6. The sun in July and August is merciless. I then installed a generous bimini at the stern and I devised a perfect awning, without selvedges on the drapes, which covers the entire center of the boat and which, if the wind is too strong, easily releases and automatically packs onto the bimini.
7.I installed a wind generator, I already had one.
8. I installed a solar panel over the bimini.
9.I decided, as the know-it-all French do, that I would forever moor at the bow, using the solid bowsprit as an aid to the ascent and descent.
10.I put the life raft on the aft platform which is the most suitable place for ejection in case of need.
11.I renamed the boat BIRBONE and then CARLETTO PRIMO screwing with superstitious prejudices. Oh no, I forgot. I had to change the engine.
MISTAKES I’VE MADE OVER THE YEARS
Bullshit like sails made of fabric too light, change the deck, buy a 12 v monitor
1.I had a battened mainsail made with trolleys a little too light (bullshit). I had gotten performance anxiety (of the boat).
2.I returned all the halyards to the cockpit (big screw-up). I had to leave the original deck plan with the mainsail halyard at the mast.
3.For more than ten years, I have been looking for a way to water from the deck that would periodically have me find bilges full of fresh water. Then I suddenly realized that when I filled the water tanks in the navy, I left the hose in the nozzle and did something else. There was something in the “overflow” of the tank that was not working and sending water into me. No big deal, so the bilges would wash out a little bit (small shit).
4.I unloaded the tangon since I had the gennaker (bullshit).

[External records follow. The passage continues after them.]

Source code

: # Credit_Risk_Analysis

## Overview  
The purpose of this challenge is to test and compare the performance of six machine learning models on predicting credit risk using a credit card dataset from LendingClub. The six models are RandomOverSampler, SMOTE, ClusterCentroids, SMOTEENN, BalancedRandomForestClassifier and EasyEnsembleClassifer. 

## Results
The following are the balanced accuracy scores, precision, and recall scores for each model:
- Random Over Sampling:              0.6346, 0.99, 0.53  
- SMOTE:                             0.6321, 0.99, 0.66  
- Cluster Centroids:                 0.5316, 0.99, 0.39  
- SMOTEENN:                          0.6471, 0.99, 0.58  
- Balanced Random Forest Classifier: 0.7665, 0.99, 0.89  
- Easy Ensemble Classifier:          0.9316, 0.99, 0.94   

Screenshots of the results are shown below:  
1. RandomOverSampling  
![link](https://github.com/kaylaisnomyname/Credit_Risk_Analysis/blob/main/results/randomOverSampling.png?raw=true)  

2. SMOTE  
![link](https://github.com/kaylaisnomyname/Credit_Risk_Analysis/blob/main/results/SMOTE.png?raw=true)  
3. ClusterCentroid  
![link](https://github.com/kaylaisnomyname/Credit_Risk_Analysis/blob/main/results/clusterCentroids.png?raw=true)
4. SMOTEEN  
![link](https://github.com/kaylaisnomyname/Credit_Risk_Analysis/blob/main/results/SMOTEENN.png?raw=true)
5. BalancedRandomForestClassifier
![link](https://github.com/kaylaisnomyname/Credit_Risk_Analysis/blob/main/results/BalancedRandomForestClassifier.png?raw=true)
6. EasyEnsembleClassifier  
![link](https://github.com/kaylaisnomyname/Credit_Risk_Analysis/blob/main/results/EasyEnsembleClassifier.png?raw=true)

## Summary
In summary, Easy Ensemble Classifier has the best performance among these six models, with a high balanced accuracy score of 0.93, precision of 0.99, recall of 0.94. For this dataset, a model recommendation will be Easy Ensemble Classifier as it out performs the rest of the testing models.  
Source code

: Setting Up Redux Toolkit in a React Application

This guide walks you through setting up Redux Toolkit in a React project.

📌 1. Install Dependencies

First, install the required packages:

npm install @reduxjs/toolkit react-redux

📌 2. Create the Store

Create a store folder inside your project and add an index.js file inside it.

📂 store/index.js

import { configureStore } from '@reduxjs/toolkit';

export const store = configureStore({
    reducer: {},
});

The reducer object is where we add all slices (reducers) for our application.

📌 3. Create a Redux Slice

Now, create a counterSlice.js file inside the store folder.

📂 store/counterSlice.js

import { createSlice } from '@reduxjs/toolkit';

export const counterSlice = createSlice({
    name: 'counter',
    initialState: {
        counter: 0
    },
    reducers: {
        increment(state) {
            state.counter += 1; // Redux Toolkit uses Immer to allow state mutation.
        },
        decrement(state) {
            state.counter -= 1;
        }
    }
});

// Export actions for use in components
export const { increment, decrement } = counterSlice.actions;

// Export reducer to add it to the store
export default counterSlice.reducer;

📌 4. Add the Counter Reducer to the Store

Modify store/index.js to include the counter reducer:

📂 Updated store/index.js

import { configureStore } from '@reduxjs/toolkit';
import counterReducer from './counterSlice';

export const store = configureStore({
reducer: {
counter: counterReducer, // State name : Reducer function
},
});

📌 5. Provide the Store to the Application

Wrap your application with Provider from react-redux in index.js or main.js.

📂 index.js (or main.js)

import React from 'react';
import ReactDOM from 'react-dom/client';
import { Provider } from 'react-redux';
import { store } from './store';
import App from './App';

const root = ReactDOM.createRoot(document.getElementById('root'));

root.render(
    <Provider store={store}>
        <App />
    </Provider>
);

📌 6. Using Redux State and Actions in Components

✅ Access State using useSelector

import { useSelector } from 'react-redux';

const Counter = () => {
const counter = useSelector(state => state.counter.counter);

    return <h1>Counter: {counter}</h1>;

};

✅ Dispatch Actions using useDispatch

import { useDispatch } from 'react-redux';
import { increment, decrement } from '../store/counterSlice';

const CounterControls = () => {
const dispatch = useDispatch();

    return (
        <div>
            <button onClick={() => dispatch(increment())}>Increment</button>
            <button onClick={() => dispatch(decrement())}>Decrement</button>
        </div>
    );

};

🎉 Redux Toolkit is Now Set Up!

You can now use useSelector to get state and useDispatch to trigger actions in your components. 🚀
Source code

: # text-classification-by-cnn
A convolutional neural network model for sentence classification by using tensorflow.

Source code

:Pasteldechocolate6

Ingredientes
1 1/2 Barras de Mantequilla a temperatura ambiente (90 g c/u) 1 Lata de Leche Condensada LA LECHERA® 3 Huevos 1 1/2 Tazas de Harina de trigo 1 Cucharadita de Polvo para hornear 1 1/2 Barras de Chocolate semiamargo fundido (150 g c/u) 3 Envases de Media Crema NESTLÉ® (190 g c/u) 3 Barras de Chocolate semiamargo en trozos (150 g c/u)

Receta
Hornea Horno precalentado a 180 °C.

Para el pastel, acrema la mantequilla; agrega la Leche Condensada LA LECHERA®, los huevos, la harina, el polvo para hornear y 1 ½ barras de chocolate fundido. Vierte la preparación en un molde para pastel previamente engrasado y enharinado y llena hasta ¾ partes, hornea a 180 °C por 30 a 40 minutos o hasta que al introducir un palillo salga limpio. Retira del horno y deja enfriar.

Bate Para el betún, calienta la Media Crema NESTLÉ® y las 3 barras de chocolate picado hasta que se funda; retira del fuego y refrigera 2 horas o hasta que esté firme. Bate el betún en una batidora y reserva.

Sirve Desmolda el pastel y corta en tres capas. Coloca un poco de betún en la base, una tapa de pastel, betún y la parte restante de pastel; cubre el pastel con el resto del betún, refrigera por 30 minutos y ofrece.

The tangon is very useful with the full stern genoa and also for sitting on the bow at sunset with half a Tuscan in your mouth (venial shit).

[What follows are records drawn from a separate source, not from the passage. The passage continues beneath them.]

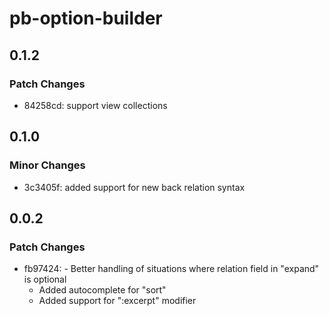 # pb-option-builder

## 0.1.2

### Patch Changes

- 84258cd: support view collections

## 0.1.0

### Minor Changes

- 3c3405f: added support for new back relation syntax

## 0.0.2

### Patch Changes

- fb97424: - Better handling of situations where relation field in "expand" is optional
  - Added autocomplete for "sort"
  - Added support for ":excerpt" modifier
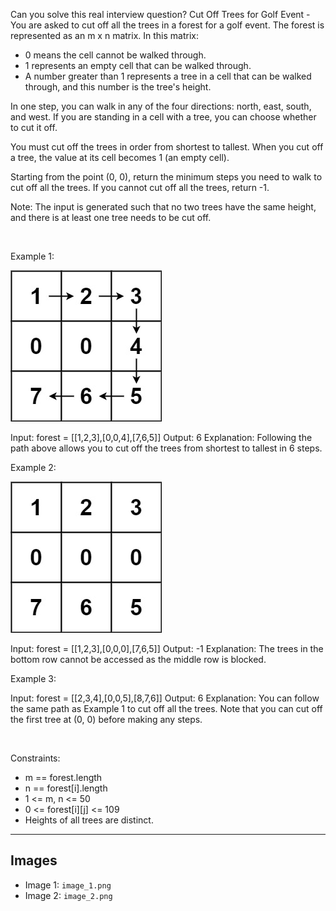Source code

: Can you solve this real interview question? Cut Off Trees for Golf Event - You are asked to cut off all the trees in a forest for a golf event. The forest is represented as an m x n matrix. In this matrix:

 * 0 means the cell cannot be walked through.
 * 1 represents an empty cell that can be walked through.
 * A number greater than 1 represents a tree in a cell that can be walked through, and this number is the tree's height.

In one step, you can walk in any of the four directions: north, east, south, and west. If you are standing in a cell with a tree, you can choose whether to cut it off.

You must cut off the trees in order from shortest to tallest. When you cut off a tree, the value at its cell becomes 1 (an empty cell).

Starting from the point (0, 0), return the minimum steps you need to walk to cut off all the trees. If you cannot cut off all the trees, return -1.

Note: The input is generated such that no two trees have the same height, and there is at least one tree needs to be cut off.

 

Example 1:

![Example 1](./image_1.png)


Input: forest = [[1,2,3],[0,0,4],[7,6,5]]
Output: 6
Explanation: Following the path above allows you to cut off the trees from shortest to tallest in 6 steps.


Example 2:

![Example 2](./image_2.png)


Input: forest = [[1,2,3],[0,0,0],[7,6,5]]
Output: -1
Explanation: The trees in the bottom row cannot be accessed as the middle row is blocked.


Example 3:


Input: forest = [[2,3,4],[0,0,5],[8,7,6]]
Output: 6
Explanation: You can follow the same path as Example 1 to cut off all the trees.
Note that you can cut off the first tree at (0, 0) before making any steps.


 

Constraints:

 * m == forest.length
 * n == forest[i].length
 * 1 <= m, n <= 50
 * 0 <= forest[i][j] <= 109
 * Heights of all trees are distinct.

---

## Images

- Image 1: `image_1.png`
- Image 2: `image_2.png`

5.I bought a 2000-watt electric heater (bullshit). Buy yourself a nice polar sleeping bag you spend less.
6.I bought a 12-volt DVD monitor and never used it. When I wanted to use it, it immediately electrocuted itself (bullshit).
7.I saved money on the purchase of the tender and its engine (super-bucks).
8.I left the gennaker ashore in more than 25 knots. Everything seemed to be going well, we were spinning like rockets but then, suddenly, it disintegrated in a split second (mega bullshit).
9.I did not have a heavy gennaker with me (super-bullshit). What do you care if you make 0.1 more knots if the light one then breaks (see above).